Dataset records
>> start

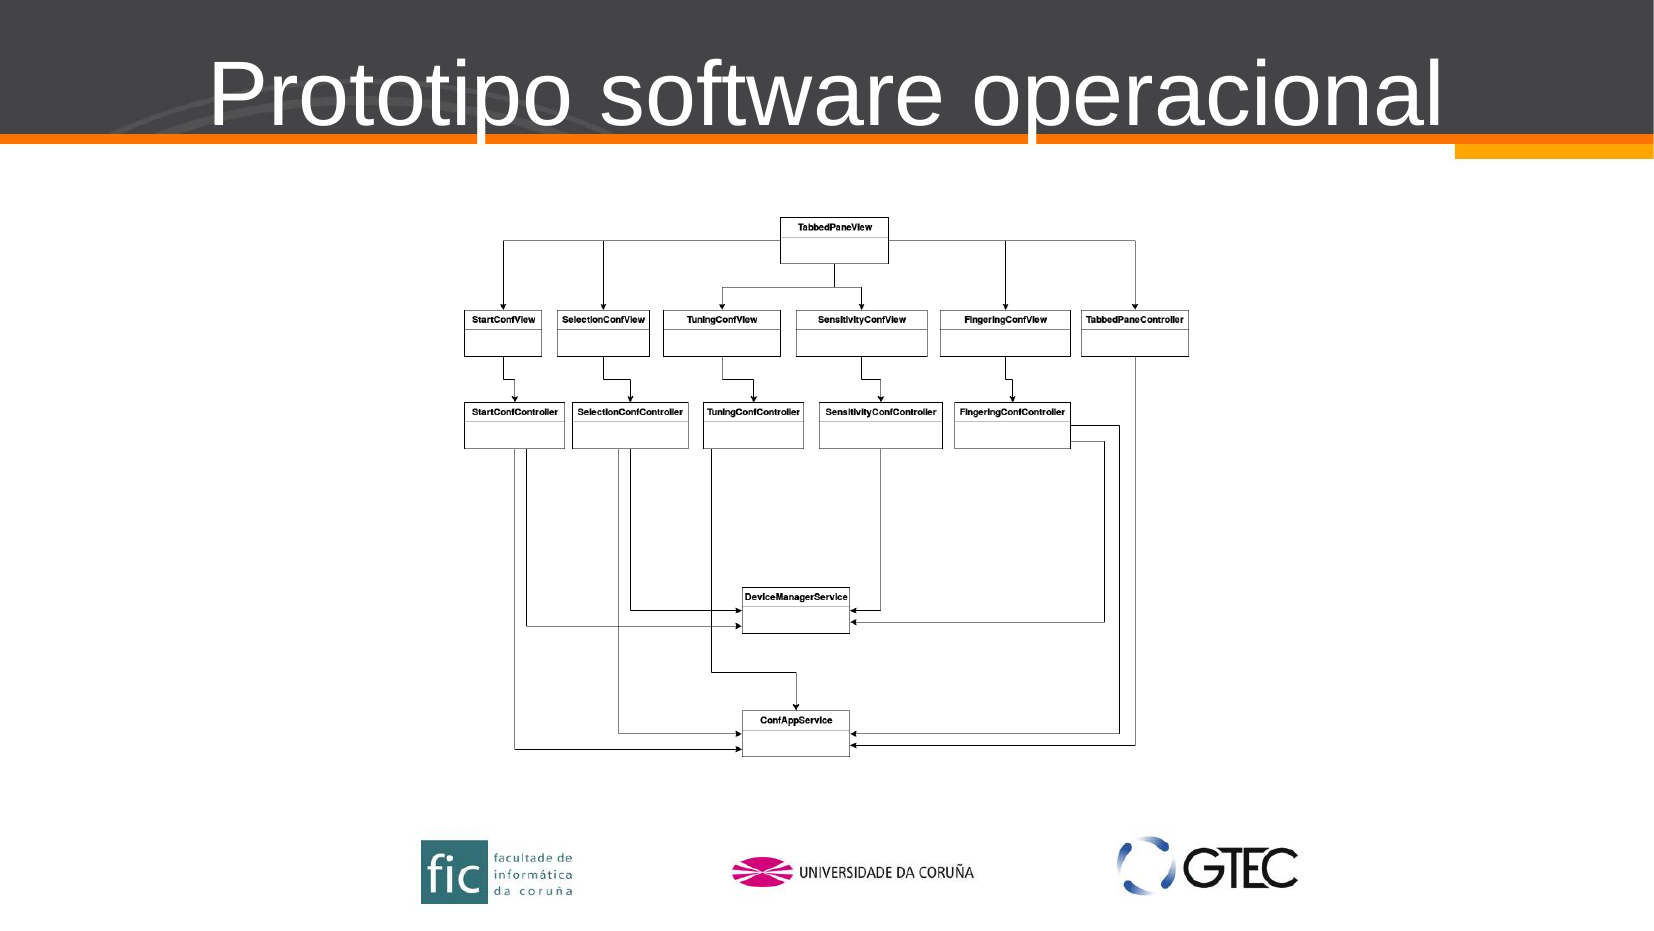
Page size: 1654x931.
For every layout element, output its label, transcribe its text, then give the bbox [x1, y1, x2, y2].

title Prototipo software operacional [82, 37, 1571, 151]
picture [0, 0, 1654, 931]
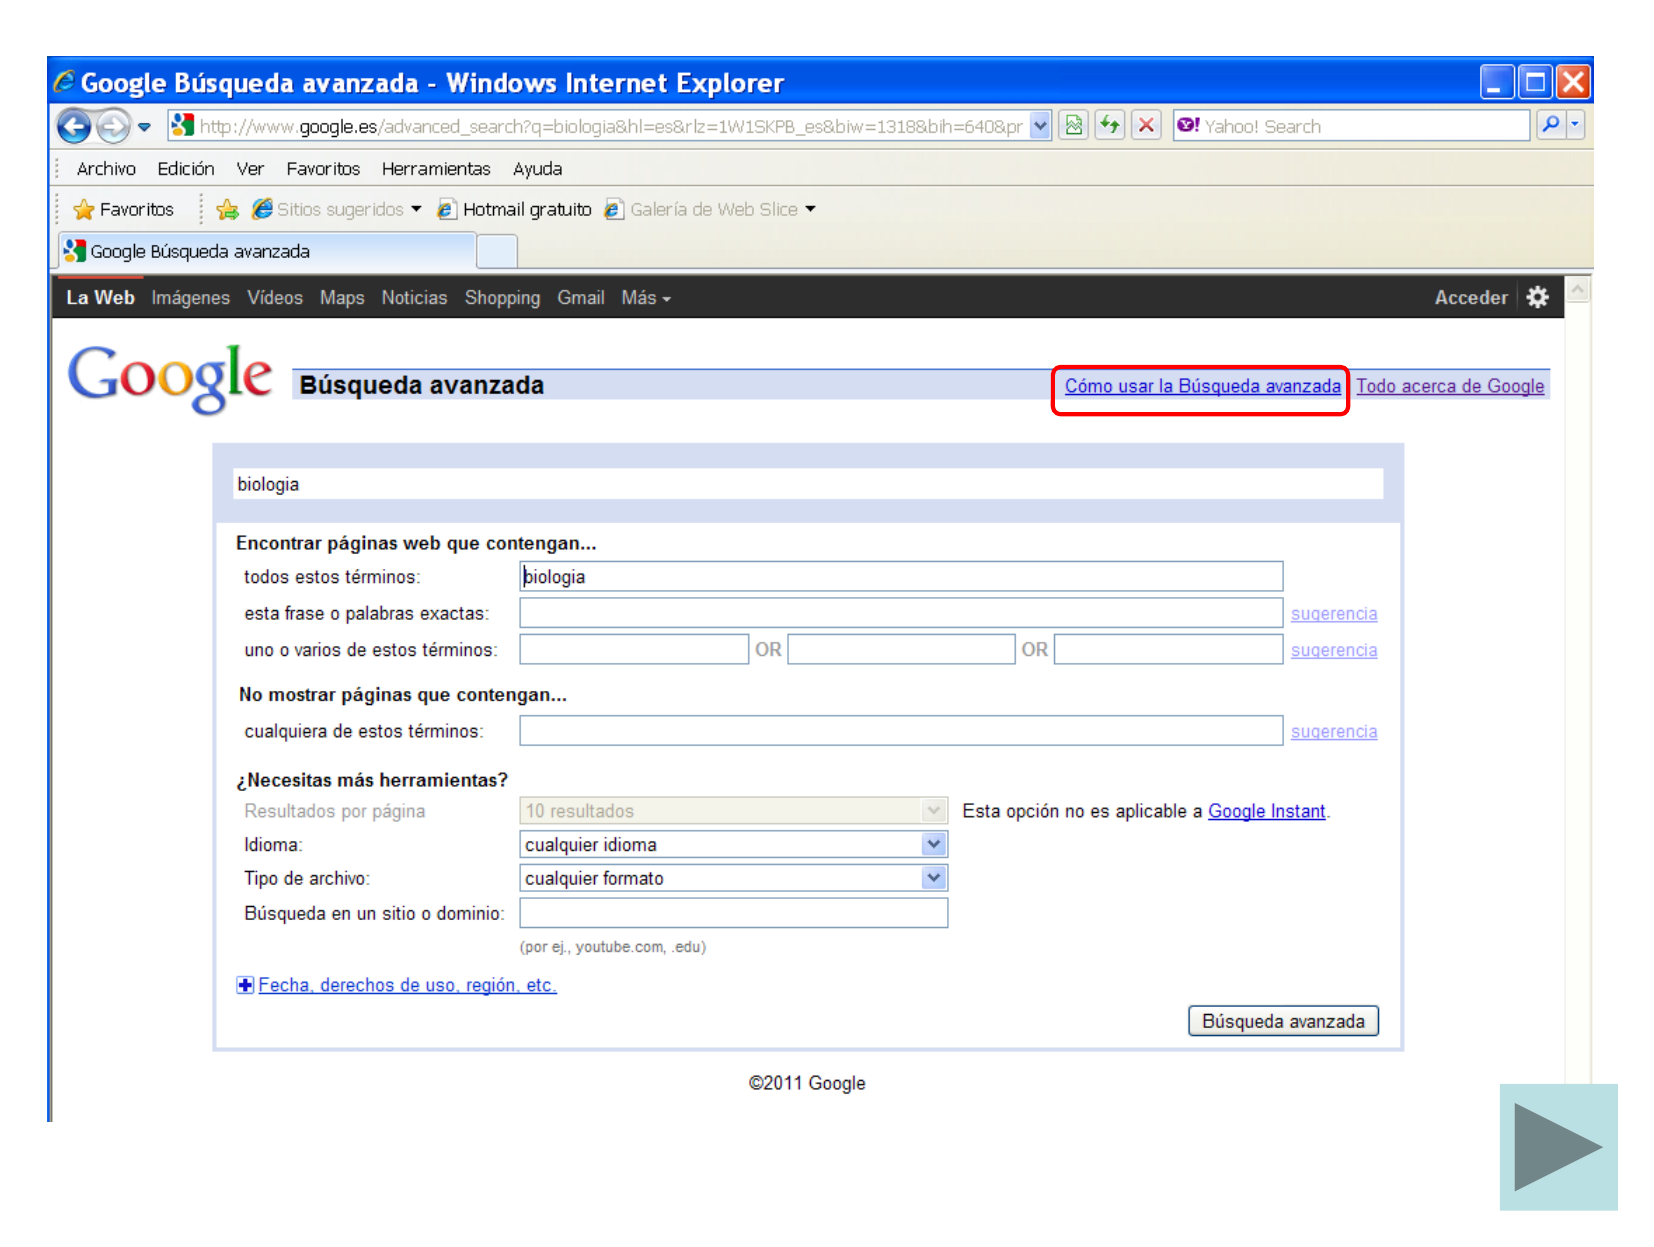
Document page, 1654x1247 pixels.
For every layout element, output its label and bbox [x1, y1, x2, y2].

>> end
>> start

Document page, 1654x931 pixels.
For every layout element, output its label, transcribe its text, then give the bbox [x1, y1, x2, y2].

>> end

Given request
Could you rewrite everything from the line containing "Page size: 1654x931." down to the line containing "For every layout element, output its label and", changing "layout element" to "page region" and leaving everything else in those entries the same? Omit the pictures.

The output
Page size: 1654x931.
For every page region, output its label, transcribe its text, then give the bbox [x1, y1, x2, y2].

title Prototipo software operacional [82, 37, 1571, 151]
picture [0, 0, 1654, 931]
Document page, 1654x1247 pixels.
For every page region, output its label and bbox [x1, y1, x2, y2].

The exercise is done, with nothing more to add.